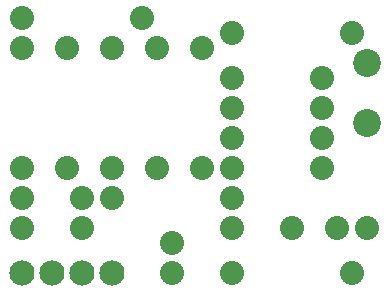
<source format=gbr>
G75*
%MOIN*%
%OFA0B0*%
%FSLAX25Y25*%
%IPPOS*%
%LPD*%
%AMOC8*
5,1,8,0,0,1.08239X$1,22.5*
%
%ADD10C,0.08000*%
%ADD11C,0.09300*%
%ADD12C,0.08400*%
D10*
X0013667Y0035080D03*
X0013667Y0045080D03*
X0013667Y0055080D03*
X0028667Y0055080D03*
X0033667Y0045080D03*
X0043667Y0045080D03*
X0043667Y0055080D03*
X0058667Y0055080D03*
X0073667Y0055080D03*
X0083667Y0055080D03*
X0083667Y0065080D03*
X0083667Y0075080D03*
X0083667Y0085080D03*
X0073667Y0095080D03*
X0083667Y0100080D03*
X0058667Y0095080D03*
X0053667Y0105080D03*
X0043667Y0095080D03*
X0028667Y0095080D03*
X0013667Y0095080D03*
X0013667Y0105080D03*
X0083667Y0045080D03*
X0083667Y0035080D03*
X0103667Y0035080D03*
X0118667Y0035080D03*
X0128667Y0035080D03*
X0123667Y0020080D03*
X0083667Y0020080D03*
X0063667Y0020080D03*
X0063667Y0030080D03*
X0033667Y0035080D03*
X0113667Y0055080D03*
X0113667Y0065080D03*
X0113667Y0075080D03*
X0113667Y0085080D03*
X0123667Y0100080D03*
D11*
X0128667Y0090080D03*
X0128667Y0070080D03*
D12*
X0013667Y0020080D03*
X0023667Y0020080D03*
X0033667Y0020080D03*
X0043667Y0020080D03*
M02*

</source>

****

**Task objective:** Could you reproduce exactly, and only, the lines from the start of the records through the line containing "X0118667Y0035080D03*", leaving out the pictures?

**Result for this exercise:**
<source format=gbr>
G75*
%MOIN*%
%OFA0B0*%
%FSLAX25Y25*%
%IPPOS*%
%LPD*%
%AMOC8*
5,1,8,0,0,1.08239X$1,22.5*
%
%ADD10C,0.08000*%
%ADD11C,0.09300*%
%ADD12C,0.08400*%
D10*
X0013667Y0035080D03*
X0013667Y0045080D03*
X0013667Y0055080D03*
X0028667Y0055080D03*
X0033667Y0045080D03*
X0043667Y0045080D03*
X0043667Y0055080D03*
X0058667Y0055080D03*
X0073667Y0055080D03*
X0083667Y0055080D03*
X0083667Y0065080D03*
X0083667Y0075080D03*
X0083667Y0085080D03*
X0073667Y0095080D03*
X0083667Y0100080D03*
X0058667Y0095080D03*
X0053667Y0105080D03*
X0043667Y0095080D03*
X0028667Y0095080D03*
X0013667Y0095080D03*
X0013667Y0105080D03*
X0083667Y0045080D03*
X0083667Y0035080D03*
X0103667Y0035080D03*
X0118667Y0035080D03*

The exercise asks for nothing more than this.